Records from a dataset
════
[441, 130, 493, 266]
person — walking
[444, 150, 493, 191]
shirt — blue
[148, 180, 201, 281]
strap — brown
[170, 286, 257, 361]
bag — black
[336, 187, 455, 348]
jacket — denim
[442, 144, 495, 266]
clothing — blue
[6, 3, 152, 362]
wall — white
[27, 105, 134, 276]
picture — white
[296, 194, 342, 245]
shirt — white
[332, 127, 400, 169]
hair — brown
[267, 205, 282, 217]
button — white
════
» **WHAT TO PRODUCE**:
Rewrite the listing above with "441" replaced by "451" and every other part left unchanged.

» **ANSWER TO THE EXERCISE**:
[451, 130, 493, 266]
person — walking
[444, 150, 493, 191]
shirt — blue
[148, 180, 201, 281]
strap — brown
[170, 286, 257, 361]
bag — black
[336, 187, 455, 348]
jacket — denim
[442, 144, 495, 266]
clothing — blue
[6, 3, 152, 362]
wall — white
[27, 105, 134, 276]
picture — white
[296, 194, 342, 245]
shirt — white
[332, 127, 400, 169]
hair — brown
[267, 205, 282, 217]
button — white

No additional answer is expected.